A middle class New Year

 

In past years, the New Year’s Eve parties in my village have been confined to Santa Barbara style villas that rich businessmen from Mumbai have built by the sea. Their guests are page 3 people who arrive in fancy SUVs to swill French champagne, watch fireworks on the beach at midnight and dance till dawn. This year it was the lower middle class tourists who partied the night away. They lit fires on the beach and danced to Bollywood music in makeshift beach nightclubs that sparkled with fairy lights. Noisy as they were it warmed my heart to see such obvious signs of prosperity. Tourism has brought change for the better. When I first came here four years ago, the village wallowed in a sense of genteel decay. The little cottages with their tiled roofs and wide verandahs looked as if they had seen better days and there was that torpor that comes from economic stagnation and under-employment.

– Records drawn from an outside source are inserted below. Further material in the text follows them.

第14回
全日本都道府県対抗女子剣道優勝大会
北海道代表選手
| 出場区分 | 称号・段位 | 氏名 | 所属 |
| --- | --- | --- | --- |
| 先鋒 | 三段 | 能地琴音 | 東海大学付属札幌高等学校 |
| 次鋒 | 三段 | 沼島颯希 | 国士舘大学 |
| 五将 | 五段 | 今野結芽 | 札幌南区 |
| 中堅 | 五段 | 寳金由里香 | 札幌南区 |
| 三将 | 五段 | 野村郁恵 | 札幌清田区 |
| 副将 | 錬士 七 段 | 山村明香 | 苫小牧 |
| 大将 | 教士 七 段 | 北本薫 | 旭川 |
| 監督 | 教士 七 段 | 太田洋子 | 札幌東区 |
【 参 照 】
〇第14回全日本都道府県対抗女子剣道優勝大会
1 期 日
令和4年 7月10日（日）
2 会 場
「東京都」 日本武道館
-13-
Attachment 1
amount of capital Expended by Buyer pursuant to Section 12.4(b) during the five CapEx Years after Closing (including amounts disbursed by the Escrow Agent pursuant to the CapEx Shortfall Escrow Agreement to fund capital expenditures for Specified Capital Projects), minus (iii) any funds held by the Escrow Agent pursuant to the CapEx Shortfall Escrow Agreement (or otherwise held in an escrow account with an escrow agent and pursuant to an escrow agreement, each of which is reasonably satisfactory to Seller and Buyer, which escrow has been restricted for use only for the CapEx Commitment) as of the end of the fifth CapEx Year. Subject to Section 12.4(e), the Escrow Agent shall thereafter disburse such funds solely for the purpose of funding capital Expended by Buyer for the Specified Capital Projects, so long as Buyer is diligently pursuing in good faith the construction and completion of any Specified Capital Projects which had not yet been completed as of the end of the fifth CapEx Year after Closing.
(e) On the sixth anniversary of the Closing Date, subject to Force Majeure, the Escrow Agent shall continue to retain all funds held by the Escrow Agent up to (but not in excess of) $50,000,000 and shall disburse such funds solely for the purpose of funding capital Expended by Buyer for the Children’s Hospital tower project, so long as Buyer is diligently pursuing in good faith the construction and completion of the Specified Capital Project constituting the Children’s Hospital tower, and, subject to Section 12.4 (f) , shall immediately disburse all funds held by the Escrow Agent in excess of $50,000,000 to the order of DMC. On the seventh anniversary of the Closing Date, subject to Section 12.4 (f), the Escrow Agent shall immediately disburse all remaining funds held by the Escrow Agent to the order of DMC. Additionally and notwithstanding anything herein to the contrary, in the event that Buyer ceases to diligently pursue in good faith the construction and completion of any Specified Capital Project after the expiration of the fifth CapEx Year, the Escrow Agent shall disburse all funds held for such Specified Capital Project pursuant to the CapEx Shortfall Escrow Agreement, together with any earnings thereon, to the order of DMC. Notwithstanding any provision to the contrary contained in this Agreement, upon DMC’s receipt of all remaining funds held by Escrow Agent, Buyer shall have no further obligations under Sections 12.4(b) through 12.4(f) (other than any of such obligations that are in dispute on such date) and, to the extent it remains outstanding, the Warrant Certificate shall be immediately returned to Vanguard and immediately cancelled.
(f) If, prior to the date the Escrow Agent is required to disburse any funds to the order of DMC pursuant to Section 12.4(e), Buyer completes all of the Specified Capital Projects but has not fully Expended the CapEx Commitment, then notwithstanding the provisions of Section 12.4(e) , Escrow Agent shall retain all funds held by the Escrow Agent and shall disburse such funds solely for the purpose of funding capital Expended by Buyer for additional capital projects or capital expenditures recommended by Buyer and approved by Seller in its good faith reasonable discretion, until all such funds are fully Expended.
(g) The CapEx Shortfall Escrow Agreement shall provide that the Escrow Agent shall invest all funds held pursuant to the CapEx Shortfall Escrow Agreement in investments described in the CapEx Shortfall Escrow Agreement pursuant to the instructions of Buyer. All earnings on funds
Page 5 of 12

This year nearly every house in the village looked freshly painted and nearly all offered rooms for rent to visiting tourists. Some converted their gardens into impromptu, open-air restaurants and new shops selling cold drinks, consumer goods and offering telephone services suddenly appeared. I do not need government statistics to tell me that there is an economic boom underway I can see it happening but what I do need to know from the government is why with so much money around Indian children continue to have their childhood snatched from them on account of failed government policies.

The National Family Health Survey released just before the last year ended tells us that one in three Indian children under the age of three is clinically underweight. The Survey shows that despite the economic boom the number of underweight (read malnourished) children fell a meagre two percentage points from 35 to 33 percent since the last survey seven years ago.

In Uttar Pradesh 47% of children under the age of three are malnourished and in Madhya Pradesh the figure goes up to a sickening 60%. These are not the sort of statistics you expect from a country that is experiencing an economic boom. They represent a monumental failure of the government’s anti-poverty measures and a total failure of its grandiose child welfare programmes. What compounds the tragedy of so many millions of India’s children growing up permanently handicapped because of malnourished childhoods is that if government were sincere in its efforts to do something about this shaming problem it would be so easy to rectify. All we need is a serious attempt to implement an Akshay Patra type midday meal scheme in the states where the problem is acute and with so much public-private partnership around these days this can be easily done.

 

The best anti-poverty programme

 

Akshay Patra is a program that evolved in the kitchens of the ISKCON temple in Bangalore with the financial backing of Infosys. I have written before in this column that it is among the most impressive anti-poverty programmes I have seen. It works on the simple principle that if children can be given at least one nutritious meal a day they will not grow up with stunted brains and permanent physical damage. Outside Tamil Nadu, where the concept began, midday meal schemes have largely failed because of governmental neglect and corruptionwhen it comes to programmes of this kind. Akshay Patra works because it is run by ISKCON with money provided through the philanthropy of private companies like Infosys. In rural Rajasthan the programme works through the efforts of village women who are given charge of cooking and feeding the children instead of this vital task being left in the hands of government employees who are notorious for using anti-poverty programmes to increase their own wealth.

At the end of my walk on the beach I found myself making the New Year wish that someone up there in those corridors of power realizes this year that the simplest measures are all we need for every Indian to participate in the economic boom. As long as India’s children live in semi-starvation it will remain ephemeral and meaningless.